Thursday, July, 25, 2024 07:53:01

South Korea based clinical stage biotech firm, Bridge Biotherapeutics Inc, has announced that the firm has been successful in activating clinical trial sites for Phase 2 study of a potential drug candidate for Ulcerative Colitis (UC) treatment, called BBT-401.

Apparently, this Phase 2 clinical study is a double blind, randomized, multi center, placebo controlled study to evaluate the safety and efficacy of BBT-401 in groups of patients with active UC. The change, at Week 8, from baseline in total Mayo Score would be the primary endpoint of the study. Three study sites located in North Carolina, Maryland and California have been activated and the enrollment of patient participants is currently underway, the firm confirmed.

Bridge Biotherapeutics estimates that by early next year seven study sites would be additionally initiated, and the dosing as well as clinical data analysis for the first out of three cohorts would be confirmed by second half of 2019. For the second and the third cohorts, dose escalation would supposedly be determined on the basis of the results of previous cohorts.

Bridge Biotherapeutics’ Head of Translational Research, Dr. Gwang-hee Lee, said in a statement that the company has initiated the Phase 2 study after the success of the first-in-human study. Team Bridge would continue its commitment to develop beneficial treatments for patients with UC and to achieve that goal, the site activation is a crucial stepping stone for the Phase 2 study, Lee mentioned.
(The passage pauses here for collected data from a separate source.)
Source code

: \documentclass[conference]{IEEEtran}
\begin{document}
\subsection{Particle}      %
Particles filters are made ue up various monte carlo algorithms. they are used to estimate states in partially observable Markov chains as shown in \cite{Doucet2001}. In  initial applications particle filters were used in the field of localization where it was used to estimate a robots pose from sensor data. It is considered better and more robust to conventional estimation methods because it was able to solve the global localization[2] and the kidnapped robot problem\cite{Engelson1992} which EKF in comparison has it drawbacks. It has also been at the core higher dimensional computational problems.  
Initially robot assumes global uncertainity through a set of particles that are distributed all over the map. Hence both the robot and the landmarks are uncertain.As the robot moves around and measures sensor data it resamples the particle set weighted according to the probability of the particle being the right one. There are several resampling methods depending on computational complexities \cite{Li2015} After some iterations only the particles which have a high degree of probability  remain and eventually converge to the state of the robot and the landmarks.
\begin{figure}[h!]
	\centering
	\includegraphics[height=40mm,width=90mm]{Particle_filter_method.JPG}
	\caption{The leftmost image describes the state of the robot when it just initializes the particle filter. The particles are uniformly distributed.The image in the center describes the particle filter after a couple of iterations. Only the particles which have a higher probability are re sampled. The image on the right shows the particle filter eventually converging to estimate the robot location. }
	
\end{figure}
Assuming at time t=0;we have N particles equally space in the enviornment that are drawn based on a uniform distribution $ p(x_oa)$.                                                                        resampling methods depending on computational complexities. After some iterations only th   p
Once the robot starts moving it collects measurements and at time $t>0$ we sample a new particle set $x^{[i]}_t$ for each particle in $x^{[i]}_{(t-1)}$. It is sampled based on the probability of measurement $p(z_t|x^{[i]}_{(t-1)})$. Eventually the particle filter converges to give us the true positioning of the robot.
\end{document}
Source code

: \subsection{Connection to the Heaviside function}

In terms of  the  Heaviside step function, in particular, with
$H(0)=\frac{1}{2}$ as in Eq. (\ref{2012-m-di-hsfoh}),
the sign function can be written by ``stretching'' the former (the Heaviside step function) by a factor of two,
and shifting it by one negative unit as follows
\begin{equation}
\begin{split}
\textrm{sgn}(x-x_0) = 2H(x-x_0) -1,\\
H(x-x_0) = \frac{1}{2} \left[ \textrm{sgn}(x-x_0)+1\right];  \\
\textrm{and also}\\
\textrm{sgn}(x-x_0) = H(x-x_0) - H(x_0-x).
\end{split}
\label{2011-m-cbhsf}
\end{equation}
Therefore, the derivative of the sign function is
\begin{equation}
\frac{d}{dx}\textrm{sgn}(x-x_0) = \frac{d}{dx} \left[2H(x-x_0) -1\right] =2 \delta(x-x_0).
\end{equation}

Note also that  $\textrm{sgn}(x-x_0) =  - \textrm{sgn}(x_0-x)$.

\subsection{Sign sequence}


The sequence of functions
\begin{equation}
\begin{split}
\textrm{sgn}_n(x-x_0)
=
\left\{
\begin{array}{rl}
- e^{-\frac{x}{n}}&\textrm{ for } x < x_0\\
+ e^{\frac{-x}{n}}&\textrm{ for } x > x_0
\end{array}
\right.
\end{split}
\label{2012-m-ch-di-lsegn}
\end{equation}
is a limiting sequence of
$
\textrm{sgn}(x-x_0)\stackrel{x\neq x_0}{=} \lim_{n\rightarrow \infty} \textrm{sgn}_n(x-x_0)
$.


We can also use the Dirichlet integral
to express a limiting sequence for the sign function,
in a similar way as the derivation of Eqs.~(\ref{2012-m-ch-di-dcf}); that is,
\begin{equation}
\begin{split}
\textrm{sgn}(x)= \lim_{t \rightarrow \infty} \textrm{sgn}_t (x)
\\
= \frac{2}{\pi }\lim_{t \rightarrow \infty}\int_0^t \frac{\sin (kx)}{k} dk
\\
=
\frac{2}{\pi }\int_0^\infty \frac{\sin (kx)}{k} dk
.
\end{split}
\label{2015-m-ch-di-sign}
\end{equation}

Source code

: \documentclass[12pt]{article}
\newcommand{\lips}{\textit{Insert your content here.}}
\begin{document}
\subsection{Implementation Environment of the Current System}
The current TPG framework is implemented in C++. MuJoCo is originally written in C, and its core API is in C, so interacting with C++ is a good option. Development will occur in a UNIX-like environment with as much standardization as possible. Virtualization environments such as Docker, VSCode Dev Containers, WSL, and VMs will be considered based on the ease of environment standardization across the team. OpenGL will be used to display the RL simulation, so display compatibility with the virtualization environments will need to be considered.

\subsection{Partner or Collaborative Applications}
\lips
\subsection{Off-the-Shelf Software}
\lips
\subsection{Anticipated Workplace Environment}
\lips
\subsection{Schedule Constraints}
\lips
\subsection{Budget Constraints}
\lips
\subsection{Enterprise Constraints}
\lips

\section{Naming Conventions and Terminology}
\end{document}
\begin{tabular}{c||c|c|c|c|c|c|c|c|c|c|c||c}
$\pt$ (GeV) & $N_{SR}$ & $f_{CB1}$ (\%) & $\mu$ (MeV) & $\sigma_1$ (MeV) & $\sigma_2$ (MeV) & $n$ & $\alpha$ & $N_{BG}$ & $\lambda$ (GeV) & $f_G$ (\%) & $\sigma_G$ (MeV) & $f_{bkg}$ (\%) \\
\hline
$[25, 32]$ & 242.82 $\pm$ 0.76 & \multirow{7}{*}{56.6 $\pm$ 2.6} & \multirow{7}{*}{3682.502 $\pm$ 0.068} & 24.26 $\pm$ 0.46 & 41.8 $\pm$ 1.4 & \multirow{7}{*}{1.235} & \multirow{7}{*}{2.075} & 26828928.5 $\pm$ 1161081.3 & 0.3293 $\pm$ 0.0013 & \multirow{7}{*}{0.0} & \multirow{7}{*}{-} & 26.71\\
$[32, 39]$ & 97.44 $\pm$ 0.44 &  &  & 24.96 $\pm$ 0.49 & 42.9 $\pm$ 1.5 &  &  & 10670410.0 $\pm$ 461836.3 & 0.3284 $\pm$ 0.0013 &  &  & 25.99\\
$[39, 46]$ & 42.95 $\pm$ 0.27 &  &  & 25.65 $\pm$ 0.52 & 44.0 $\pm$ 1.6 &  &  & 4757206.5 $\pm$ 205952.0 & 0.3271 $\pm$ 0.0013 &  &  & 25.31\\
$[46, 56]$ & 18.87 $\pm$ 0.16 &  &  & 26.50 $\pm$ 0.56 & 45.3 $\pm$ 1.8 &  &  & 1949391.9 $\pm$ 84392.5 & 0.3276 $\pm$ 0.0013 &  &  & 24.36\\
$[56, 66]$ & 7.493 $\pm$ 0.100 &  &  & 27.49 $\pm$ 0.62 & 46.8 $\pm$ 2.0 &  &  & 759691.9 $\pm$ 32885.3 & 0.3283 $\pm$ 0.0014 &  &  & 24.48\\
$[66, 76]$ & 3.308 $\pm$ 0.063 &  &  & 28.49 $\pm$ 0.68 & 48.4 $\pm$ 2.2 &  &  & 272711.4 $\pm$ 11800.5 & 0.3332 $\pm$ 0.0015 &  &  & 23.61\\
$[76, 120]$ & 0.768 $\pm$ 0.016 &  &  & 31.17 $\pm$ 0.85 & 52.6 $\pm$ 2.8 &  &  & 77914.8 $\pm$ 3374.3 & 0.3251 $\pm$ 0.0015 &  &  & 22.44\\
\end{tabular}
Discovered by Korea Research Institute of Chemical Technology (KRICT) and Sungkyunkwan University (SKKU), BBT-401 is a small molecule inhibitor of Pellino-1, that is GI-tract restricted. The drug candidate was evidently proven to be safe and well tolerated in humans as shown in the drug’s Phase I study.

Purportedly, Korean pharmaceutical giant Daewoong Pharmaceutical Co., Ltd., along with Bridge Biotherapeutics has inked a license agreement recently, for the co-development of BBT-401 in the Asian countries.